= What you will do =
Return the data word for word, starting at its first line and ending at the line containing "Affairs- प्रश्न-207 :- 2025-26 की अप्रैल-जून", with both of those lines included.

= Given records =
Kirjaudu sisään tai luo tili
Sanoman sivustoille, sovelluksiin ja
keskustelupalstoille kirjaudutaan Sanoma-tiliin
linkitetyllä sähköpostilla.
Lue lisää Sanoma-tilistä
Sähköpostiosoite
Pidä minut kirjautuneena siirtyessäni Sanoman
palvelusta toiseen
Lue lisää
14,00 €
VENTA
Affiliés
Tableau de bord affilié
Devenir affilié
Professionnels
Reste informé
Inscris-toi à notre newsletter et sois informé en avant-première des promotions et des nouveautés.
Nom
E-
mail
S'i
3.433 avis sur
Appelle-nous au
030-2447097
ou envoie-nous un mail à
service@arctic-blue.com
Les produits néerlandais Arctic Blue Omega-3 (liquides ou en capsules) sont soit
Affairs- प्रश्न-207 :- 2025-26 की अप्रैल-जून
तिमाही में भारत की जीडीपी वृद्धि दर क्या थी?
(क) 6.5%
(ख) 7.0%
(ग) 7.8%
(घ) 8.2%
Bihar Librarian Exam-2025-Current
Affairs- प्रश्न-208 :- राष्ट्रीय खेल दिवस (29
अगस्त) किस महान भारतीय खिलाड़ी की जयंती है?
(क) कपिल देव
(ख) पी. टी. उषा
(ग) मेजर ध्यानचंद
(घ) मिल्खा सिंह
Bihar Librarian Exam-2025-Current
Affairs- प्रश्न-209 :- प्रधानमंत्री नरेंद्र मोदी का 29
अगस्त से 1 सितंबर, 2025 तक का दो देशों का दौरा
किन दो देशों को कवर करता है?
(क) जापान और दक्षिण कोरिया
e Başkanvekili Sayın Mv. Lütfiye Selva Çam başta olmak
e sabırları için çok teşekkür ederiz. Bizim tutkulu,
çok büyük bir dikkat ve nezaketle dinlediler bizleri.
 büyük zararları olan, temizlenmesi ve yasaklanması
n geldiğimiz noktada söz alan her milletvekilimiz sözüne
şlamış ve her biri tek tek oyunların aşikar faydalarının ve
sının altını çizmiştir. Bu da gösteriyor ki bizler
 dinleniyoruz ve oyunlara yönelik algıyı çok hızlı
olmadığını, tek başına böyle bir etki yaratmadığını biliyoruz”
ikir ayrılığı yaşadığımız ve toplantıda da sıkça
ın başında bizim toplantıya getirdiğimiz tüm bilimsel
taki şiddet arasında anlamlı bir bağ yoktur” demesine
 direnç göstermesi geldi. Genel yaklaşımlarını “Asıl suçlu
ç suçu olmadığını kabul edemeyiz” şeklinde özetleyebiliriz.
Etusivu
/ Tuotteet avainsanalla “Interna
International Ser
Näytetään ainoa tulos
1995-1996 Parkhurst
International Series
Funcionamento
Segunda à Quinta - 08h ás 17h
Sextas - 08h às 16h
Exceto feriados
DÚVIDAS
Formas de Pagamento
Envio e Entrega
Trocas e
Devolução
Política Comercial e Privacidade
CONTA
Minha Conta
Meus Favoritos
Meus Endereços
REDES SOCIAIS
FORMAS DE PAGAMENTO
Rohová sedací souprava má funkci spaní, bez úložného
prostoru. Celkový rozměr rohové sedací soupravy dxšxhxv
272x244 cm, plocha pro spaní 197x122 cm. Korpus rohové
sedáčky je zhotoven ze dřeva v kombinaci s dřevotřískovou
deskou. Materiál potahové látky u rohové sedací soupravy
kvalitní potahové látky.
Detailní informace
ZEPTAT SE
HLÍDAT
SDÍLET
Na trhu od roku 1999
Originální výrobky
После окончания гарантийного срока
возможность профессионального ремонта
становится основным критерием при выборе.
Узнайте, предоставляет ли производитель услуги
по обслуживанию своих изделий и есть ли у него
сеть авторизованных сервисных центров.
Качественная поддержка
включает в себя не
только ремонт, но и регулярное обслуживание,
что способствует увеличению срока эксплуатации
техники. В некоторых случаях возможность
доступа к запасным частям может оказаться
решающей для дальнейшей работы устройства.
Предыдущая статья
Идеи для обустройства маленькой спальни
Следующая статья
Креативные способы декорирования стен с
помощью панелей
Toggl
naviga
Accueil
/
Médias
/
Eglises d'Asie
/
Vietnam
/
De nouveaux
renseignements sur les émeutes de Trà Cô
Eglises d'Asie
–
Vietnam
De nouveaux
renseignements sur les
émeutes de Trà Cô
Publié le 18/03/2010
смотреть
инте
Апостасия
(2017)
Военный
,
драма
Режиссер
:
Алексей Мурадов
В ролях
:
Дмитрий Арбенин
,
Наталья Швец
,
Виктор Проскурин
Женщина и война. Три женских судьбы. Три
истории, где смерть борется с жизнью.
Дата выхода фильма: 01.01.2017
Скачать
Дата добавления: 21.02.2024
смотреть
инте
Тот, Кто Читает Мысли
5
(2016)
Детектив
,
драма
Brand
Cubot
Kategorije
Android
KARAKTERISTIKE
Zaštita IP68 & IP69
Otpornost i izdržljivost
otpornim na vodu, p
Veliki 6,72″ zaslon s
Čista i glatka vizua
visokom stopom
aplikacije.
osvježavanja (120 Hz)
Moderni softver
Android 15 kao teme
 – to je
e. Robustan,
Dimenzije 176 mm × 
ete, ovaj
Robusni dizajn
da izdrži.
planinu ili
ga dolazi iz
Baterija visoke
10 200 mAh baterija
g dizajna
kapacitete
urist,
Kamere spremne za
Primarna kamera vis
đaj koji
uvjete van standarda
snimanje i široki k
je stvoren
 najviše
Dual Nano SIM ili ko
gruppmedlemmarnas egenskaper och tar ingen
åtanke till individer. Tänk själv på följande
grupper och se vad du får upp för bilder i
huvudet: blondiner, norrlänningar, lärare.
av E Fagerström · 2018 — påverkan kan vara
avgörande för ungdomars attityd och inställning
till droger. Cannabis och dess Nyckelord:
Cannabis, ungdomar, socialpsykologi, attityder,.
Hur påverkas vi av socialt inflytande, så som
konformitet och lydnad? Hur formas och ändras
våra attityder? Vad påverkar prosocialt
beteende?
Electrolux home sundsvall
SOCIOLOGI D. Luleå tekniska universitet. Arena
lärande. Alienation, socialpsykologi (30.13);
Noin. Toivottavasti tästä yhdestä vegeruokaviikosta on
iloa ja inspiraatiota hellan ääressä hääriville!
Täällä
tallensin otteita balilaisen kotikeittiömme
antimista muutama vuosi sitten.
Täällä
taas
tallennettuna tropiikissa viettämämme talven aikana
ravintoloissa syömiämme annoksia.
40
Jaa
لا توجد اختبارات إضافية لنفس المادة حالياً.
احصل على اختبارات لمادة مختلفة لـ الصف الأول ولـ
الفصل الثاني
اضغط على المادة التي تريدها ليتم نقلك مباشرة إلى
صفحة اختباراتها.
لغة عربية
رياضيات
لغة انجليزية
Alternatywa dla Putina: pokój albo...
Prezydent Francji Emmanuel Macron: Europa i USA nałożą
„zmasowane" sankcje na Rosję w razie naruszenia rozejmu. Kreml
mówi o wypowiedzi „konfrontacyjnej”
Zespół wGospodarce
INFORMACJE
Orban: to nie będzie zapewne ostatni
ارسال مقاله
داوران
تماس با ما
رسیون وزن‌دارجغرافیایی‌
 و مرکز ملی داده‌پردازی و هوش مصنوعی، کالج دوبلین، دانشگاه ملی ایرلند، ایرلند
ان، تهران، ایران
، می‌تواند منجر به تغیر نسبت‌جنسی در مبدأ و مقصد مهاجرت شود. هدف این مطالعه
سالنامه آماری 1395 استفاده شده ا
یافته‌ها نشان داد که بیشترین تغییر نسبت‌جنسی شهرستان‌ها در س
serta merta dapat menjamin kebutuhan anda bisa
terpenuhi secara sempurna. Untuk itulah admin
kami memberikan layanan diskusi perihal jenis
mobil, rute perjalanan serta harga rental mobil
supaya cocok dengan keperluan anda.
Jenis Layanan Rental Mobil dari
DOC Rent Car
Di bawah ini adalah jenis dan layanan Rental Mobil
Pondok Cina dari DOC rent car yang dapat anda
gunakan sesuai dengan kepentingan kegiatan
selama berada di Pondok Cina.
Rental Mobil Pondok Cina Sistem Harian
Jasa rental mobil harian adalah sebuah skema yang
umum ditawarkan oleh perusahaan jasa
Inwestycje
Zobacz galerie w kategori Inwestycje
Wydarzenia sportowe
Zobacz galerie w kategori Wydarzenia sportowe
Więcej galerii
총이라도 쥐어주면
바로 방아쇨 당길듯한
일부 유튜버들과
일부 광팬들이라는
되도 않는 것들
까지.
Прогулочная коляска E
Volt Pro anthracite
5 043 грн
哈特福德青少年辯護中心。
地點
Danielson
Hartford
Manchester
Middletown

= Task answer =
Kirjaudu sisään tai luo tili
Sanoman sivustoille, sovelluksiin ja
keskustelupalstoille kirjaudutaan Sanoma-tiliin
linkitetyllä sähköpostilla.
Lue lisää Sanoma-tilistä
Sähköpostiosoite
Pidä minut kirjautuneena siirtyessäni Sanoman
palvelusta toiseen
Lue lisää
14,00 €
VENTA
Affiliés
Tableau de bord affilié
Devenir affilié
Professionnels
Reste informé
Inscris-toi à notre newsletter et sois informé en avant-première des promotions et des nouveautés.
Nom
E-
mail
S'i
3.433 avis sur
Appelle-nous au
030-2447097
ou envoie-nous un mail à
service@arctic-blue.com
Les produits néerlandais Arctic Blue Omega-3 (liquides ou en capsules) sont soit
Affairs- प्रश्न-207 :- 2025-26 की अप्रैल-जून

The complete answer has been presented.